Let me show you how you can use the result above to calculate the miai value of the following (simple) corridor

Click Here To Show Diagram Code

[go]$$
$$ -------------------------
$$ | X X . X X . X X . X . .
$$ | X X O X X O . O O X . .
$$ | X . O O O O O O . X . .
$$ | X . O . . . . . . . . .
$$ | O O O . . . . . . . . .
$$ | . . . . . . . . . . . .
$$ | . . . . . . . . . . . .
$$ -------------------------[/go]

The corresponding tree is the following:

You see that when black plays three times locally (and white plays three tenuki) then black gains 6 + 9 + 14

What is the miai value of the initial position A?
If you apply the thermography process then you have to calculate recursively various scafolds till the root.
Instead of scafolds you may also, for such simple corridor, calculate recursively the count, the miai value and perhaps the gain of each move.

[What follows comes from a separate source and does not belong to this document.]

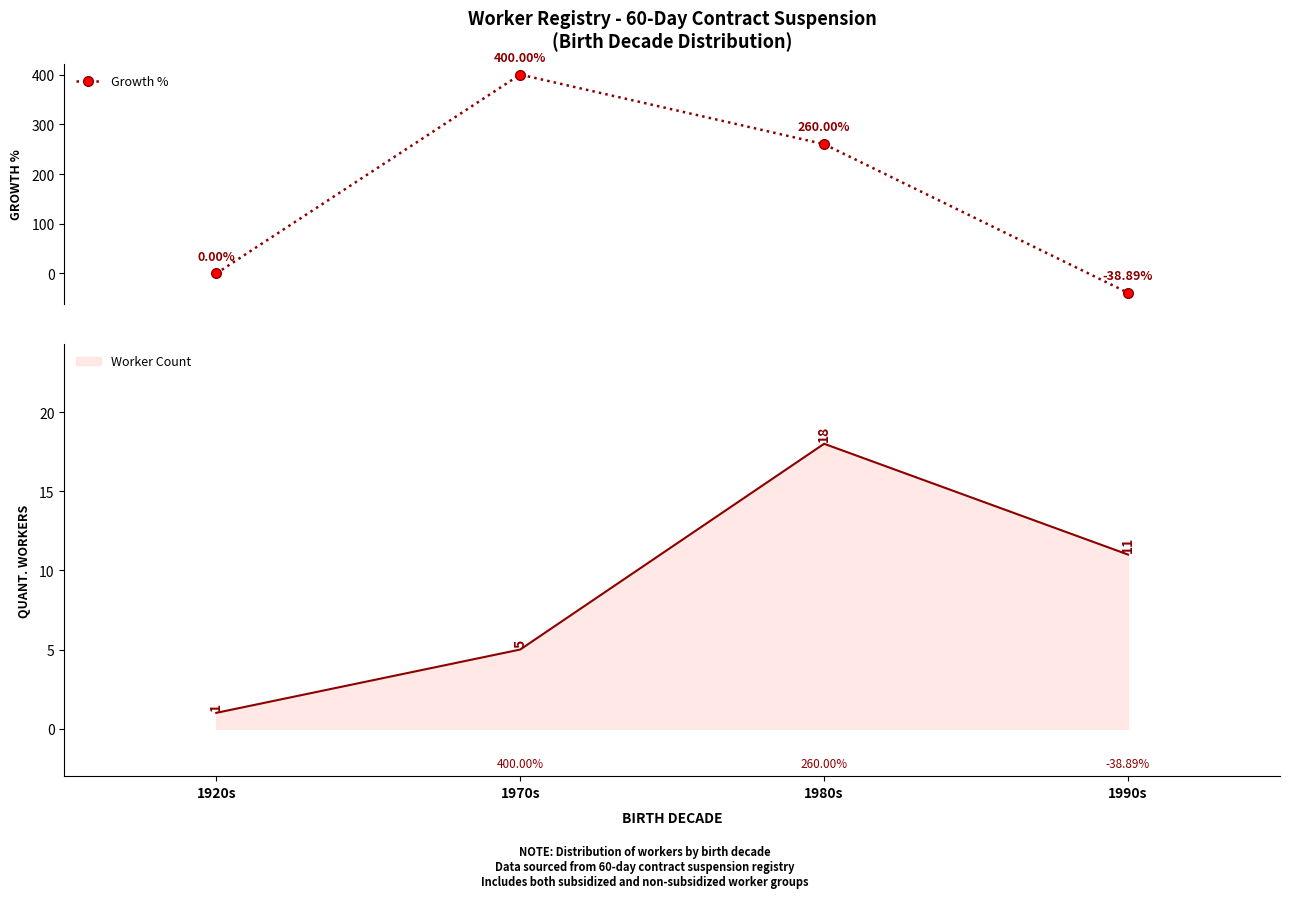

Read the value at 1970s.

400.0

My point is that you have OC to evaluate each leaf and, for intermediate nodes, you have only to calculate recursively the miai value of the node and nothing else.
Let's procede:
Firstly you calculate vd miai value : obviously vd = 7
Secondly you calculate vb miai value : 7 (vd) < 9 (g-e) => B is a gote position => vb = (7+9)/2 => vb = 8
Thirdly you calculate va miai value : 8 (vb) > 6 (e-c) => A is black sente => va = 6

How can you be more efficient?

Ok, but you need to clarify which kind of ideal environment you presume. Mine? Bills? Or rather Berlekamp's rich environment?



Ok.



For Black to gain t in the environment, you are making some implicit assumption(s). If you used my ideal environment, starting in it were worth t/2. Since you account t, you might have a different study approach, such as "White makes the first move and Black makes the last move in each variation". Or maybe you consider both players' starts but demand an equal number of moves or whatnot. Please clarify!



Ok.



Why can we assume a) White continues locally and b) B is a local gote?



You wish. However, how do we know that B is not Black's simple sente, Black's long gote, Black's long sente or a ko?



You assume the miai value (usually: the move value) vb of B. Why would this necessarily imply that White's gain on BE is vb? It would be vb if B were a simple gote, but see above (we do not know yet that it is).



You add the gains -t + vb and then add the count e. Sure, if the gains are right, we may do such.



You start by studying the equality score1 = score2. Not doing your work, please explain what is the purpose of considering this equality and why does it express this purpose?

t = -t + vb + e <=> 2t = vb + e <=> t = (vb + e) / 2 and not, as you write (accidentally?) 2t = (vb + e) / 2.



Please explain both steps!

(I have not read the next messages yet.)

I do not know in detail the definition of the various ideal environment you mentionned but I think my reasonning works with any of these environments

As usual I consider both players' starts but demand an equal number of moves or whatnot.

When temperature of the environment is greater than vb then it is correct for black to play in the environement (it may happen that a local black move could also be correct but playing in the environment is always correct).
When temperature of the environment is lesser than vb then the only correct move for black is to play locally (playing in the environment is not correct)
When temperature of the environment is equal to vb the situation is ambiguous and it is correct to play either in the environment or locally.
Note : the situation for white is exactly the same.

As a consequence assume temperature drops to vb.
If it is black to play it is correct to play in the environement and it is correct for white to answer locally
If it is white to play it is correct to play locally and it is correct for black to answer in the environment.

In any case I can always assume that white will play locally while black will play in the environement.

It does not matter if B is a local gote because I can assume that white will play locally while black will play in the environment

Here again it doesn't matter because black will not play locally

I never said that White's gain on BE is vb. I only said that black will gain vb points by playing in the environment (when temperature of the environment has dropped to vb)

Thank you for the correction of my typo in the formula.
On many occasion I use this score1 = score2 to calculate a miai value and you never argue on this point. What is wrong here?